International Motorsports Hall of Fame a Tradition Since 1983
Since 1983, the International Motorsports Hall of Fame has been the home to some of the most historical artifacts in all of motorsports. And, beginning in 1990, the legends of motorsports who used many of those artifacts began to take their place in the prestigious venue.
On July 25th of that year, 20 of the greatest legends of the global motorsports community were enshrined in a ceremony befitting their accomplishments. In a formal affair hosted by the International Motorsports Hall of Fame and Museum, they, their families and the world learned the true meaning of the Hall’s creation.
The following day, July 26, the inductees joined officials and dignitaries from the motorsports community in cutting the ribbon on a new 15,000-square-foot building designed to highlight their place in history.
The induction of the first class into the International Motorsports Hall of Fame and the ribbon cutting for the building which became its home represented the fruits of a seed which was planted more than 25 years ago. To fully appreciate the events, one must be familiar with the people who planted that seed and who nurtured its growth.
In the late 1960s, the man who had the vision for the IMHOF and museum had just finished construction of an earlier dream in an area known as “Dry Valley” near Talladega, Alabama. Originally named Alabama International Motor Speedway, it was the realization of NASCAR founder William H.G. “Bill” France Sr.’s desire to build the fastest, and largest, superspeedway in the world.
In early 1970, France had hired a successful short track racing promoter by the name of Don Naman to manage the facility. In his first conversations with his new manager, France shared the dream we now know as the IMHOF. As Naman recalls, France talked of the need for a “museum and hall of fame to preserve the history of motorsports and honor those who had contributed to its growth.”
As France shared his dream for such a facility, a number of local and state elected officials and civic leaders in Alabama and around the nation lent support to the idea. Talladega, Alabama businessmen Billy McGehee, Travis McCaig and the late Jean Brandli of Pell City, were chief among those early supporters.
In 1975, the first major step was realized when then-Governor George C. Wallace appointed an 18-member commission to oversee the effort to create the IMHOF museum. Brandli served as its first chairman.

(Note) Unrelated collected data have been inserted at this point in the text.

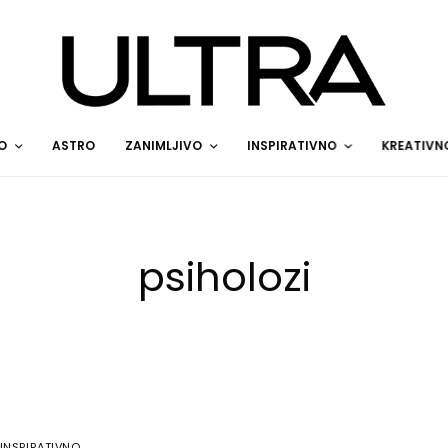
O
ASTRO
ZANIMLJIVO
INSPIRATIVNO
KREATIVN
psiholozi
INSPIRATIVNO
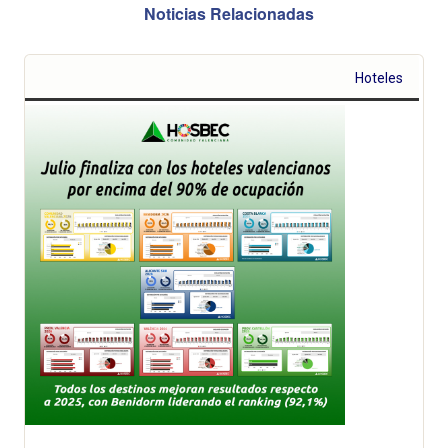
Noticias Relacionadas
Hoteles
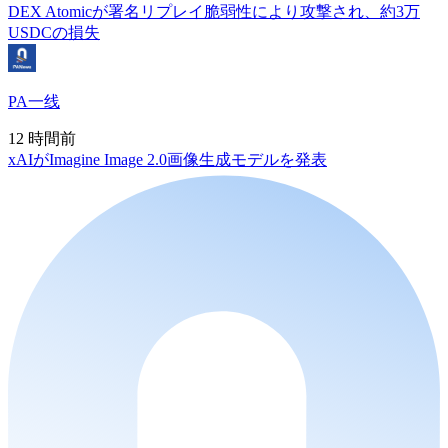
DEX Atomicが署名リプレイ脆弱性により攻撃され、約3万
USDCの損失
PA一线
12 時間前
xAIがImagine Image 2.0画像生成モデルを発表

During her tenure an unsuccessful attempt was made to secure passage of a state bond issue to finance construction of the first phase of the facility. When the issue did not pass, France decided to underwrite the project himself. Part of that effort was the donation of 35 acres of land adjacent to what is now Talladega Superspeedway which served as the site of the project.
As health problems forced Brandli to reduce her level of involvement, State Senator Gerald Dial assumed the helm of the commission. Through continued diligence and support of many prominent business and civic leaders, they were able to bring about creation of the museum building.
Ground breaking ceremonies for the first phase of the facility were held on the site on March 27, 1981. Serving as members of the Commission at that time, in addition to Brandli, Dial, McCaig and McGehee, were Mark Bowen, Benny J. Camp, Ralph Collins, Hank Fannin, Sunny King, Winston Legge, William Moss, Fred Sington, Phil Smith, Bobby Davis, Charles Osborne, Tom Wright, Governor Wallace; Doctors Kenneth L. Harris and James L. Hardwick; Lincoln Mayor Lew Watson and Judges Walker Hobbie and Kyser Leonard. Andy Allred served as first Executive Director.
In the spring of 1983, ribbon cutting for the $2 million facility was held. The first phase included opening of the rotunda; welcoming area and gift shop; museum offices; offices for the International Speedway Corporation; ticket office; and the first two exhibit halls. They were promptly named the “Daytona Room,” for racing memorabilia centering around racing on the beach in Daytona, Florida; and the International Room, which contained a large and varied collection of racing memorabilia.
Today, the IMHOF is the home to countless historic vehicles from various worlds of racing that include: stock cars, open wheel, NHRA, road racing, modified, motorcycle and much more.
In addition to the International Motorsports Hall of Fame, the facility also houses other Halls of Fame. These include the Automobile Racing Club of America (ARCA) Hall of Fame; the Quarter Midgets of America Hall of Fame; the Alabama Racing Pioneers Hall of Fame and the Alabama Sports Writer’s Hall of Fame. The prestigious Henry T. McLemore Motorsports Journalism Award is also a part of the IMHOF.
All in all, the museum has something for everyone. Located just off Interstate 20, south of Talladega, it is open daily from 9 am – 5 pm CT. Now thanks to the vision of a few and the efforts of many, the IMHOF realizes its true mission, the enshrinement of the greats of motorsports.